Morley Companies based in Saignaw, MI has lately reported that it encountered a cyberattack that began on August 1, 2021, resulting in the inability to access data from its data systems.
The business services provider took immediate action to separate the breached systems and a prominent cybersecurity company was employed to investigate and find out the nature and extent of the security occurrence. Besides encrypting information on its systems, the threat actors exfiltrated some information from its systems.
A thorough analysis was performed of all files contained in its systems that the attackers may have accessed. Morley Companies then began gathering contact data for those people in order to send the notification letters. Morley Companies stated that the process was accomplished at the beginning of 2022, and sending of notification letters to impacted persons began on February 1, 2022.

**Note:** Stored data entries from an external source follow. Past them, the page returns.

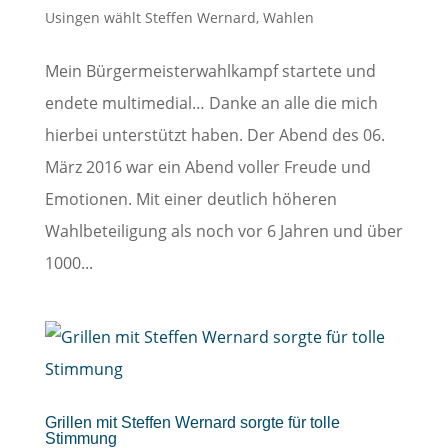
Usingen wählt Steffen Wernard
,
Wahlen
Mein Bürgermeisterwahlkampf startete und
endete multimedial… Danke an alle die mich
hierbei unterstützt haben. Der Abend des 06.
März 2016 war ein Abend voller Freude und
Emotionen. Mit einer deutlich höheren
Wahlbeteiligung als noch vor 6 Jahren und über
1000...
Grillen mit Steffen Wernard sorgte für tolle
Stimmung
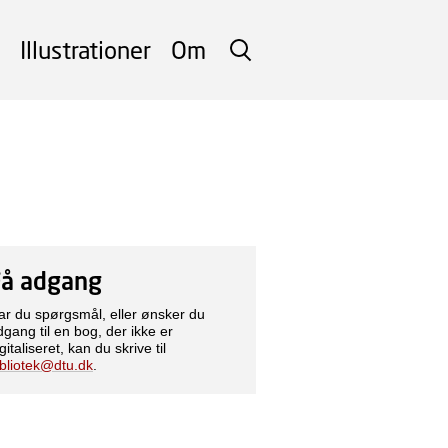
Illustrationer
Om
SØG
Få adgang
ar du spørgsmål, eller ønsker du
dgang til en bog, der ikke er
gitaliseret, kan du skrive til
ibliotek@dtu.dk
.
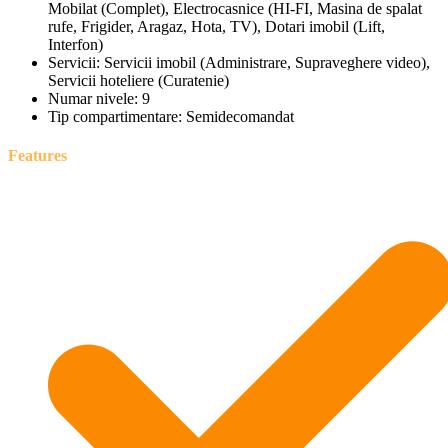
Mobilat (Complet), Electrocasnice (HI-FI, Masina de spalat
rufe, Frigider, Aragaz, Hota, TV), Dotari imobil (Lift,
Interfon)
Servicii:
Servicii imobil (Administrare, Supraveghere video),
Servicii hoteliere (Curatenie)
Numar nivele:
9
Tip compartimentare:
Semidecomandat
Features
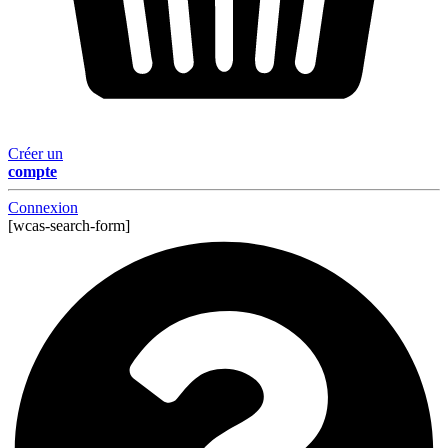
Créer un
compte
Connexion
[wcas-search-form]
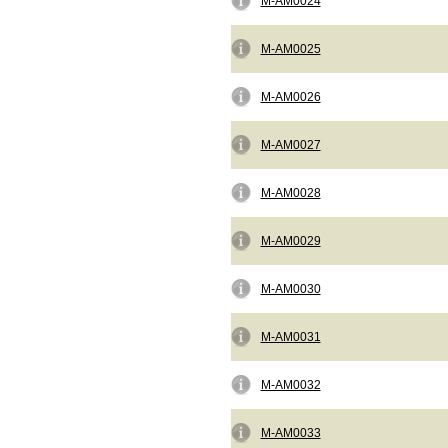
M-AM0024
M-AM0025
M-AM0026
M-AM0027
M-AM0028
M-AM0029
M-AM0030
M-AM0031
M-AM0032
M-AM0033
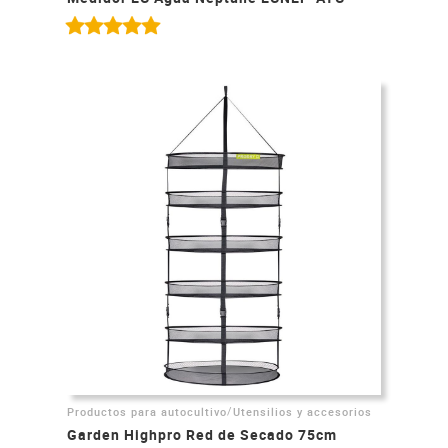
/
Productos para autocultivo
Utensilios y accesorios
Garden Highpro Red de Secado 75cm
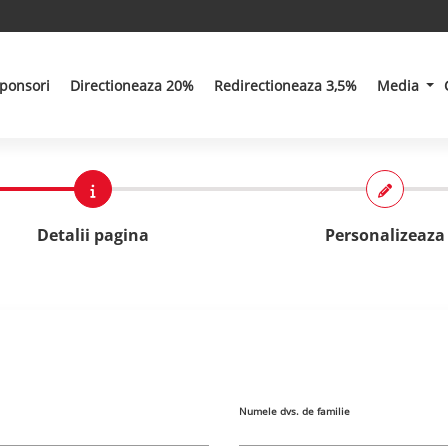
ponsori
Directioneaza 20%
Redirectioneaza 3,5%
Media
Detalii pagina
Personalizeaza
Numele dvs. de familie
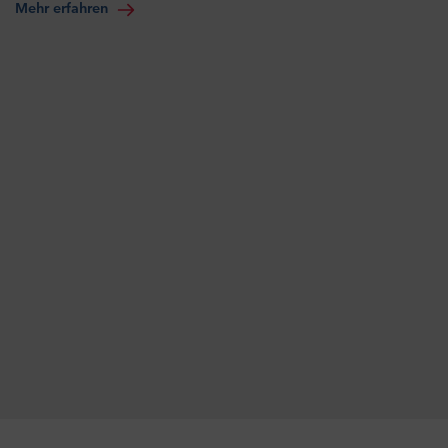
Mehr erfahren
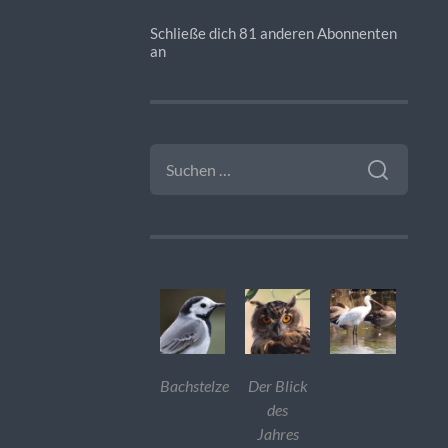
Schließe dich 81 anderen Abonnenten
an
SUCHEN
NACH:
Bachstelze
Der Blick
des
Jahres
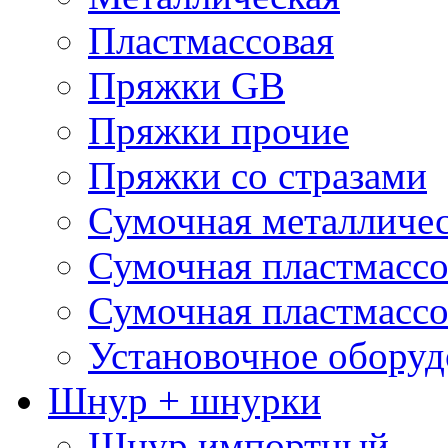
Пластмассовая
Пряжки GB
Пряжки прочие
Пряжки со стразами
Сумочная металличе
Сумочная пластмассо
Сумочная пластмассо
Установочное оборуд
Шнур + шнурки
Шнур импортный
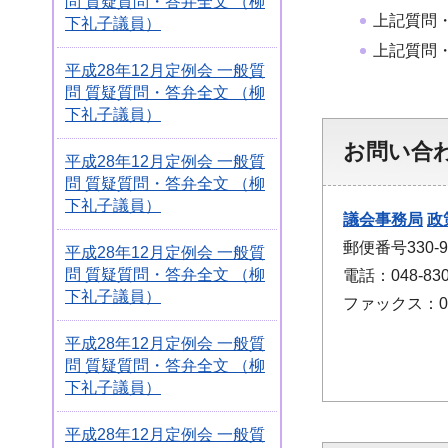
問 質疑質問・答弁全文 （柳
上記質問
下礼子議員）
上記質問
平成28年12月定例会 一般質
問 質疑質問・答弁全文 （柳
下礼子議員）
お問い合
平成28年12月定例会 一般質
問 質疑質問・答弁全文 （柳
下礼子議員）
議会事務局
政
郵便番号330
平成28年12月定例会 一般質
問 質疑質問・答弁全文 （柳
電話：048-830
下礼子議員）
ファックス：048
平成28年12月定例会 一般質
問 質疑質問・答弁全文 （柳
下礼子議員）
平成28年12月定例会 一般質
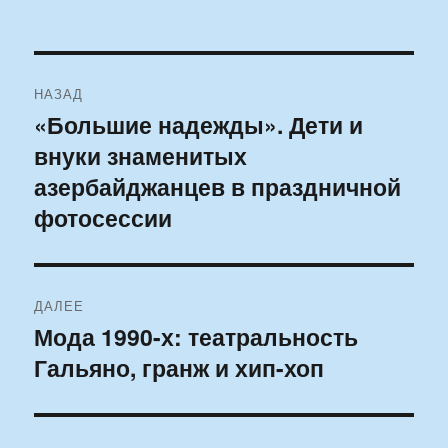
Навигация
НАЗАД
по
«Большие надежды». Дети и
Предыдущая
внуки знаменитых
запись:
записям
азербайджанцев в праздничной
фотосессии
ДАЛЕЕ
Мода 1990-х: театральность
Следующая
Гальяно, гранж и хип-хоп
запись:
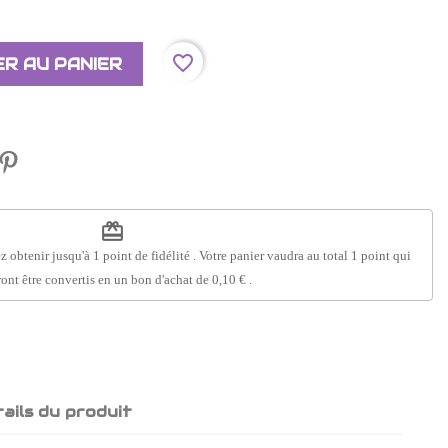
favorite_border
R AU PANIER
redeem
z obtenir jusqu'à
1
point de fidélité
. Votre panier vaudra au total
1
point
qui
ont être convertis en un bon d'achat de
0,10 €
.
ails du produit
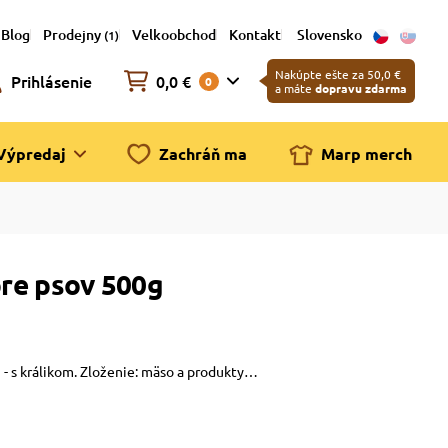
Blog
Prodejny
Velkoobchod
Kontakt
Slovensko
(1)
Nakúpte ešte za 50,0 €
Prihlásenie
0,0 €
0
a máte
dopravu zdarma
Výpredaj
Zachráň ma
Marp merch
pre psov 500g
- s králikom. Zloženie: mäso a produkty…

The forensic investigation affirmed that these types of data were possibly viewed and/or stolen during the cyberattack: Names, addresses, birthdates, Social Security numbers, medical diagnostic and treatment data, client ID numbers, and medical insurance data.
Morley Companies stated it has examined its data security measures and has currently made changes to its cyber environment to avoid the same attacks later on. Impacted people were provided a free credit monitoring and identity theft protection service membership.
The security breach report was submitted to the Department of Health and Human Services’ Office for Civil Rights (OCR) and the authorities. The OCR data breach website shows the PHI of 521,046 persons was possibly exposed.